Sunday, February 11, 2018

Physical Self-Love Meditation: Introduction

What is the goal of this course?

Over the last 15 years or so, I developed my own little "method" of (somewhat) tantric self-love from meditation, tantra, taoist teachings and my own experience. Whenever I try to describe my method online, I get the feedback that it is terribly complicated. Too many elements, too much to think of.

I agree!  But I can't pick it apart. All the elements work together to create the kind of bliss I now get to experience on a daily basis. My life is better for it, I would like to share it, but I realize that it can be overwhelming at first. So I set out to create a course which will guide you in adding element after element, one by one. I'm putting it out there on this blog, for the time being. Eventually, I hope to turn this into a well-structured website with additional information on my sources and links to more knowledge. Maybe an ebook, maybe a gofondme, we'll see...

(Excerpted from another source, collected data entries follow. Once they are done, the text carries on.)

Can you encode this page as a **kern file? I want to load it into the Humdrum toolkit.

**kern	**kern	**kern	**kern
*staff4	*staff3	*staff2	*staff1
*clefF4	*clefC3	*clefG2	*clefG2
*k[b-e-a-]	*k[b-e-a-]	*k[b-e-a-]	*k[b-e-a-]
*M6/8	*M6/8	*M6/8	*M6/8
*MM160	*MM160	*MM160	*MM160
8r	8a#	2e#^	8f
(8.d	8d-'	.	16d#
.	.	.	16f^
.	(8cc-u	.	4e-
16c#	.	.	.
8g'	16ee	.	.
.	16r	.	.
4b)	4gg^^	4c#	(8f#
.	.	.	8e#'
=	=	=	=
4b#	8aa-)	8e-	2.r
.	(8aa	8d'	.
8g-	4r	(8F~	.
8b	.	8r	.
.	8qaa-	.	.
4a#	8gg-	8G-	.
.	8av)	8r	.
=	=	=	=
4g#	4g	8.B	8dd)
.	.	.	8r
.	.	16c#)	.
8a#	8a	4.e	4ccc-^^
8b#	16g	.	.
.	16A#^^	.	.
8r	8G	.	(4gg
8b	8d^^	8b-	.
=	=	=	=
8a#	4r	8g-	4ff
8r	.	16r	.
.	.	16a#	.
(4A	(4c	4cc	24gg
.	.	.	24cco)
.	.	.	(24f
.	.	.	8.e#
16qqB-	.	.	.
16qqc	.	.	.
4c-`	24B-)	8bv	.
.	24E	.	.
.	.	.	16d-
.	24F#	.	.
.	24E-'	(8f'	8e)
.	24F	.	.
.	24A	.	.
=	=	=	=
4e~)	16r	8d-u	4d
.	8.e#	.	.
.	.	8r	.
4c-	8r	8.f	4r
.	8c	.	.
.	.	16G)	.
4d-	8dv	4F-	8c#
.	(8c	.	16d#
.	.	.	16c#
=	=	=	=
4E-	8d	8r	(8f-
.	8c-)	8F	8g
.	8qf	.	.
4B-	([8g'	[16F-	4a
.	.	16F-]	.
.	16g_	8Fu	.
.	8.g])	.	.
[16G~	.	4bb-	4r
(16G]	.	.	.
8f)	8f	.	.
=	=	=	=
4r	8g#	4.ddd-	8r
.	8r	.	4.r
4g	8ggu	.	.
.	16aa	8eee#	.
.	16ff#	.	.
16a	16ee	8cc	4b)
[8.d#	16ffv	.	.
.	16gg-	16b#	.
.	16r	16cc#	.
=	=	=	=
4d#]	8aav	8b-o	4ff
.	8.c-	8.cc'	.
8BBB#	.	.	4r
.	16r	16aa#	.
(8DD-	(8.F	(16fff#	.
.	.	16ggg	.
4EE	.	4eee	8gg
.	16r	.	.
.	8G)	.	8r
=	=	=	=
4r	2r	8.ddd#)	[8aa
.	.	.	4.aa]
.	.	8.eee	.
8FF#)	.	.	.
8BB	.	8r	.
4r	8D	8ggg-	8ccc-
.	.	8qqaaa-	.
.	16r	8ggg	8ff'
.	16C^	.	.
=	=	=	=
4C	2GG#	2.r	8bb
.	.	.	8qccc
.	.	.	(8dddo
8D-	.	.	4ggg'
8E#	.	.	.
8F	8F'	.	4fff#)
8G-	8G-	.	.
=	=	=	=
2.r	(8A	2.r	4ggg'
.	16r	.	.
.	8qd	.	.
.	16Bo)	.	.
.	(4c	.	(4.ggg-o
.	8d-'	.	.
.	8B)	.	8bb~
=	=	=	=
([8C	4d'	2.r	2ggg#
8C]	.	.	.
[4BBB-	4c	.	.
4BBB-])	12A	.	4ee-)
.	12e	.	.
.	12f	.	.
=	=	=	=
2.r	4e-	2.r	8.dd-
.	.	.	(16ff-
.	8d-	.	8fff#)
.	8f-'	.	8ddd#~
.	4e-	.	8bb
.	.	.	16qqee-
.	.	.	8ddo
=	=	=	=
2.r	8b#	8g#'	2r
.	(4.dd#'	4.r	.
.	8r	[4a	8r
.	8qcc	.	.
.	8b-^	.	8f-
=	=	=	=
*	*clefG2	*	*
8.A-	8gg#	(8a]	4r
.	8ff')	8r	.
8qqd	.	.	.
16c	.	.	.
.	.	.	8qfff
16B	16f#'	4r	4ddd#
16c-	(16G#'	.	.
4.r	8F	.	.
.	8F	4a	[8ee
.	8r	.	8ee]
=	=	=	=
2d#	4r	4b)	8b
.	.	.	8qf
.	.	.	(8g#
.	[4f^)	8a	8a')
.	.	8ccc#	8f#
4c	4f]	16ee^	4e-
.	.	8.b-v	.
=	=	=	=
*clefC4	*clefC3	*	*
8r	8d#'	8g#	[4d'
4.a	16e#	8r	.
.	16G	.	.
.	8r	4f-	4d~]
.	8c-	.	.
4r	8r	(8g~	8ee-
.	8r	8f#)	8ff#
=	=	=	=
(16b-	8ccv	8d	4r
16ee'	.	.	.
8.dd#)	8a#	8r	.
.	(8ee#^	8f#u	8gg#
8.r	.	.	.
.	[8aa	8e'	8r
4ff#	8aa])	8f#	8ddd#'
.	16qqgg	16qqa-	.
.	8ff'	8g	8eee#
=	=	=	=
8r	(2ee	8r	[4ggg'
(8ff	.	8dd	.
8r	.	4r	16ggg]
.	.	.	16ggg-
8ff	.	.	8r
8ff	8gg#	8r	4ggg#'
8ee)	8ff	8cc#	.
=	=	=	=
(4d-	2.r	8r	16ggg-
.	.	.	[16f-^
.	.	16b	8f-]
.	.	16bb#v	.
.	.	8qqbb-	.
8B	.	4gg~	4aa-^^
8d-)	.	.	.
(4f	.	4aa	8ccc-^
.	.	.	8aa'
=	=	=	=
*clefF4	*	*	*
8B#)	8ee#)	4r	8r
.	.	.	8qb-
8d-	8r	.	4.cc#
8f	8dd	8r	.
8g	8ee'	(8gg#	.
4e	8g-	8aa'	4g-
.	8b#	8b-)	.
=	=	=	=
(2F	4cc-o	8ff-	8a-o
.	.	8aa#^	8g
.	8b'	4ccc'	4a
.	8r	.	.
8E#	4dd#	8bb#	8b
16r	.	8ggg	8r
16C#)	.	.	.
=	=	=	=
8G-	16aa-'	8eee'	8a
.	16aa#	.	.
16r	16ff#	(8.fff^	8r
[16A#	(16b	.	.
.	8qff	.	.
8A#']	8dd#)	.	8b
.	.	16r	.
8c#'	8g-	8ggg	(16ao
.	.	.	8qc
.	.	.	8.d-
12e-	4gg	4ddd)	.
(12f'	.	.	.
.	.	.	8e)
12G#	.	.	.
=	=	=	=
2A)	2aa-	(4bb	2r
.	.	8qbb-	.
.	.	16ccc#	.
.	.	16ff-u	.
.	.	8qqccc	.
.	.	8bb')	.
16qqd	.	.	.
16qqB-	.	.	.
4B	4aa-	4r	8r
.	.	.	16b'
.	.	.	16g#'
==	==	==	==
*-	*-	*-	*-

I wrote this for guys (i.e., beings with a penis, whatever you prefer to be called), for the simple reason that I am a guy, I don't have a woman's body, and I have not much knowledge of how it works for women.

What are the benefits?

You will last longer in bed. More importantly, you will be a better lover.

You will feel more energetic throughout the day.

You will be able to create bliss in your body on the spot, wherever you are.

Preparation

Set aside the time you need - 25 minutes in the beginning, extending to an hour by the end.

I assume that the exercises are performed in the nude, in the bed or on the floor or on some other nice, soft, warm flat survice, comfortably lying on your back.

I recommend that you check out a habit and goal tracking app such as "7 Weeks", or a similar app. It really helps you keep control of your new habits.

Meditation and mindfulness are key. If you omit the meditation, I'm sure you get something out of it, but probably not the most you can get, so I suggest you give it a try.

The course is intended as a daily exercise lasting for six weeks. Of course, you can spread those any way you like, only doing one unit per week or whatever suits you. I'm all for regular, disciplined practice. The amount of time, in my experience, is secondary to that discipline.

Mode of publication

I will publish the course materials once per week, over the next six weeks, on this blog, every monday. I will put links to the segments for each week in this posting.

Disclaimer

I made some bold promises up there, and I base them on nothing but my own knowledge and experience. I am not a doctor. If this does not work for you, for whatever reason at all, please stop it, and go look for something else. If you are in psychotherapy or have medical issues, please discuss any lifestyle change with your MD or therapist before you move in.